Pourquoi est-il si compliqué de demander un test de paternité au roi d’Espagne ?

 

Pour illustrer le concept de réseau entre les individus, une image assez connue veut que chacun de nous ne soit qu’à deux personnes du pape : vous connaissez votre curé, qui connaît son évêque, qui connaît le pape. L’idée paraît capillotractée, et pourtant… c’est à peu de choses près ce qui a poussé deux illustres inconnus à demander un test de paternité à Juan Carlos, alors roi d’Espagne. Pour l’un comme pour l’autre, c’est après avoir entendu leurs parents parler de leur conception qu’ils ont décidé d’en avoir le cœur net.

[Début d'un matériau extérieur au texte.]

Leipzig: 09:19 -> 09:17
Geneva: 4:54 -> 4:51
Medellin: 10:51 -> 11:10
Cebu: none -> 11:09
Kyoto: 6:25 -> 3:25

L’idée d’enfants naturels non reconnus par Juan Carlos est d’autant plus plausible lorsque l’on sait le plaisir qu’ont les tabloïds espagnols à régulièrement relater les infidélités du roi à la reine.

 

C’est d’abord Alberto Sola Jimenez, un quinquagénaire espagnol, qui a demandé un test de paternité à Juan Carlos. Sa demande a été rejetée, car le père présumé était à l’époque ni plus ni moins que le roi d’Espagne. À ce titre, il bénéficiait donc d’une immunité juridique quant à des demandes de ce type. Dans ce cas de figure, un test de paternité positif aurait été d’autant plus dérangeant qu’il aurait placé Alberto Sola Jimenez comme l’aîné des enfants que l’on connaît aujourd’hui à Juan Carlos. Peut-être pas de quoi déstabiliser l’ordre de succession à la couronne d’Espagne, mais probablement assez pour égratigner encore pus une famille royale déjà salie par les scandales d’argent et de relations extra-conjugales. En effet, dire qu’Alberto Sola Jimenez est bien le fils de Juan Carlos reviendrait également à prouver que l’ancien roi d’Espagne trompait déjà la reine dès le début de leur relation.

 

C’est ensuite Ingrid Sartiau qui s’est décidée à demander un test de paternité à Juan Carlos. Elle aussi avait entendu par sa mère qu’elle était fille du souverain, mais n’avait pas été reconnue. Pour vérifier ces dires et éviter une procédure inutile, elle a d’abord réalisé un test de paternité avec le père qu’elle connaissait depuis sa naissance. À sa surprise, les résultats de ce test de paternité revinrent négatifs. Il y avait donc bel et bien une discordance de paternité qu’Ingrid Sartiau était prête à résoudre. C’est donc tout naturellement qu’elle a demandé un test de paternité à Juan Carlos, qui lui a été également refusé. Par l’intermédiaire de la presse, elle a entendu parler d’Alberto Sola Jimenez, qu’elle a fini par rencontrer personnellement. Les deux ayant vu leur demande de test de paternité refusée, ils ont toutefois fait un test ADN pour vérifier les liens qui existent entre eux : s’ils sont tous les deux bel et bien des enfants cachés de Juan Carlos, ils devraient tous deux porter une part de son ADN. Cela n’a pas manqué : les résultats du test ADN ont révélé qu’ils étaient frère et sœur. Ingrid Sartiau a alors attendu la passation de pouvoir entre Juan Carlos et son fils, Felipe. Ce faisant, Juan Carlos n’est désormais plus roi d’Espagne, ce qui rend possible toute demande de test de paternité à son encontre. Bien que la demande ait été acceptée en première instance, la Haute cour espagnole a ensuite rejeté la demande d’Ingrid Sartiau, la considérant comme légère et infondée.